TASK OBJECTIVE:
Reproduce the records below exactly; no pictures.

(Circuit design data)
********

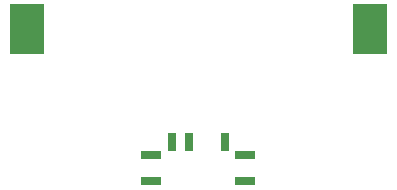
<source format=gbp>
G04 #@! TF.GenerationSoftware,KiCad,Pcbnew,(6.0.7)*
G04 #@! TF.CreationDate,2023-02-05T15:19:58+01:00*
G04 #@! TF.ProjectId,heart,68656172-742e-46b6-9963-61645f706362,v1.0.0*
G04 #@! TF.SameCoordinates,Original*
G04 #@! TF.FileFunction,Paste,Bot*
G04 #@! TF.FilePolarity,Positive*
%FSLAX46Y46*%
G04 Gerber Fmt 4.6, Leading zero omitted, Abs format (unit mm)*
G04 Created by KiCad (PCBNEW (6.0.7)) date 2023-02-05 15:19:58*
%MOMM*%
%LPD*%
G01*
G04 APERTURE LIST*
%ADD10R,3.000000X4.200000*%
%ADD11R,0.800000X1.600000*%
%ADD12R,1.700000X0.800000*%
%ADD13R,1.800000X0.800000*%
G04 APERTURE END LIST*
D10*
X141490000Y-84390000D03*
X112490000Y-84390000D03*
D11*
X129230000Y-93900000D03*
X126230000Y-93900000D03*
X124730000Y-93900000D03*
D12*
X122980000Y-97200000D03*
X122980000Y-95000000D03*
D13*
X130930000Y-95000000D03*
X130930000Y-97200000D03*
M02*

</source>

********

SOLUTION FOR THIS TASK:
<source format=gbp>
G04 #@! TF.GenerationSoftware,KiCad,Pcbnew,(6.0.7)*
G04 #@! TF.CreationDate,2023-02-05T15:19:58+01:00*
G04 #@! TF.ProjectId,heart,68656172-742e-46b6-9963-61645f706362,v1.0.0*
G04 #@! TF.SameCoordinates,Original*
G04 #@! TF.FileFunction,Paste,Bot*
G04 #@! TF.FilePolarity,Positive*
%FSLAX46Y46*%
G04 Gerber Fmt 4.6, Leading zero omitted, Abs format (unit mm)*
G04 Created by KiCad (PCBNEW (6.0.7)) date 2023-02-05 15:19:58*
%MOMM*%
%LPD*%
G01*
G04 APERTURE LIST*
%ADD10R,3.000000X4.200000*%
%ADD11R,0.800000X1.600000*%
%ADD12R,1.700000X0.800000*%
%ADD13R,1.800000X0.800000*%
G04 APERTURE END LIST*
D10*
X141490000Y-84390000D03*
X112490000Y-84390000D03*
D11*
X129230000Y-93900000D03*
X126230000Y-93900000D03*
X124730000Y-93900000D03*
D12*
X122980000Y-97200000D03*
X122980000Y-95000000D03*
D13*
X130930000Y-95000000D03*
X130930000Y-97200000D03*
M02*

</source>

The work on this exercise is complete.